第5話

「助けてくれてありがとうなの」


 感極まった表情の小さな少女に抱き着かれる。


「どういたしまして」


 俺がそういうと彼女と目が合った。俺を認識した彼女のが驚愕の表情へ変わったいった。


「に、人間だー!!」


 彼女は大声を上げると宙に浮きこちらを警戒する様子を見せた。

 表情がコロコロと変わる彼女に思わず吹き出してしまう。


「ぷっ。あははは」

「何よ!急に笑い出して!」


 彼女が俺を叩きながら抗議してくる。痛くは無かったのでされるがままにしていると叩くのを肩で息をし始めた。疲れた様子の彼女から疑問を投げかけられた。


「あなたからは嫌な感覚を感じないの。どうして何もない森の中にいるの?」


 地球の妖精は好奇心旺盛で悪意に敏感だと学んだ。彼女もその例に漏れないのだろう。

 そんな存在である彼女なら話をしても大丈夫だと判断した俺はこの世界に来てからの出来事を勇者に関する部分を伏せながら話をした。


「異世界から来たって事はもしかして勇者様?」


 喋っていない事を言われてしまいドキリとしてしまった。


「まぁ、近い存在ではあるかな」

「すごーい!」


 俺の反応を見た彼女は嬉しそうに宙を舞う。


「もしかしたら……」


 彼女は急に何かを思いついた様子だった。


「あなたなら里のみんなを助けられるかもしれないの!着いてきて欲しいの!」


 そう告げる彼女の表情は先程までと違いとても真剣なものだった。


 その表情から頼み事が危険なものであるかもしれない。だが、この世界の情報や食糧は喉から手が出るほど欲しかった。


 虎穴に入らずんば虎子を得ずかな……。


「分かった。案内してくれ」


 この森はあまりにも人の手が入っていないように感じられた。

 意思の疎通ができる生き物にもう一度会えるかどうか分からない。色々と考えた結果ついて行くことに決めた。

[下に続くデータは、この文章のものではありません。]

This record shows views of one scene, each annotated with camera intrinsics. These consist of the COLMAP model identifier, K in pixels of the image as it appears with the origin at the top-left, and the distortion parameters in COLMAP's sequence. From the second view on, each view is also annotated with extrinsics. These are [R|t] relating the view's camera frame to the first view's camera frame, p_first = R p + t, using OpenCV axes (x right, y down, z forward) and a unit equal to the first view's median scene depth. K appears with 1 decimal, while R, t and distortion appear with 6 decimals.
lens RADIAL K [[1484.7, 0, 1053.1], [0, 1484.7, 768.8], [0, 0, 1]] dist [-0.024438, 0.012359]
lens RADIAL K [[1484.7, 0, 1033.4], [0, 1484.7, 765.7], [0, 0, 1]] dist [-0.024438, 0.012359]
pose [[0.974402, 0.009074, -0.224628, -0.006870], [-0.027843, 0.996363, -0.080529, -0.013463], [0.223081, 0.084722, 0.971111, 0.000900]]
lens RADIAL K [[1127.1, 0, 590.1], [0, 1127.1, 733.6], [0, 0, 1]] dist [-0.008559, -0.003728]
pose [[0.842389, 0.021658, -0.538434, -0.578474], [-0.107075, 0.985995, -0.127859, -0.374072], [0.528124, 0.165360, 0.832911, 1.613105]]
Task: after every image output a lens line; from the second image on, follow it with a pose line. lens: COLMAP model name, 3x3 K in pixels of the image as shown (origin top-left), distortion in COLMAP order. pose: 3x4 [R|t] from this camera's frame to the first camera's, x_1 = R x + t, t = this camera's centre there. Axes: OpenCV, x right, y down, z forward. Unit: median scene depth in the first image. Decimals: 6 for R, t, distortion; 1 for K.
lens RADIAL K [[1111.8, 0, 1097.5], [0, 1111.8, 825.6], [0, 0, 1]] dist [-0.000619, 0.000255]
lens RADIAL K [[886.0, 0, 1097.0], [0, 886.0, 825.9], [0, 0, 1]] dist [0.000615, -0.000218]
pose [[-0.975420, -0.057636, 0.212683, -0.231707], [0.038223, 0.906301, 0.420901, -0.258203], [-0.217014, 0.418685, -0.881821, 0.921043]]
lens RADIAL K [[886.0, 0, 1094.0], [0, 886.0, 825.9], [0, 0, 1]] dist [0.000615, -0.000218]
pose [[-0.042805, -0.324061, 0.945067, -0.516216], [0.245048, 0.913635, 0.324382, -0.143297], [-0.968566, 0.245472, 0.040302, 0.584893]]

「ありがとうなの。私の名前はエラって言うの!こっちなの!」

「俺の名前は龍空だ。よろしく頼む」


 お互いに自己紹介を済ませるとエラに着いて行く。

 背の小さい彼女にしか通らないであろう道がいくつか合ったが、剣で道を広げられるところは広げそれ以外は避けて進んだ。


 里まで向かう道中で彼女から事情を聞く。


「里を助けるって言ってたけど、どんな危機があったんだ?」


 エラは俯きながら説明してくれた。


「ある日突然、里の近くの花園に急にモンスターが現れ襲ってきたの。私たちも必死に抵抗したの。でも勝てなかったの。綺麗だった花園は見る影もなくなっちゃったの」


 その話を聞いた俺は一匹のモンスターが頭に浮かんだ。

 中級ダンジョンの下層で出てくるとあるモンスターと特徴が似ていた。

 もし仮にアイツだったとしたら今の実力では到底足りないし、武器も必要だ。

 どう声をかけたら良いのか分からなかった俺は対処するべき方法を考えながら歩いていた。


「もう少しで里に着くの」


 エラがそう言った時だった。何処からか突然声が聞こえた。


『こちらです』

「誰だ!」


 俺は立ち止まると周囲を警戒する。


「どうしたの?」


 エラは不思議そうな顔でこちらをのぞいてきた。

 彼女には聞こえていないのか?


『あなたがここまで来てくれることを待っています』


 やはり聞こえてきた!

 何かが俺に対して訴えてかけるような声が脳裏に響く。


「何でもない。気にしないでくれ」

「分かったの」


 先導を再開するエラの後ろをついて行く。


「ここなの」


 エラの視線の先には雑木林に擬態した小さなゲート時空の歪みが存在していた。

 先に入って行った彼女の後を追い、俺もゲートに入った。


 慣れないな。

 未だ数えるほどしかゲートを入っていない。そのため全くと言っていいほどこの奇妙な感覚に慣れることができていなかった。


「私たちの里へようこそ!」


 先に入っていたエラの声で地に足がついた感覚がした。

 俺の目の前にはおとぎ話で出てくるような小さな住処が広がっていた。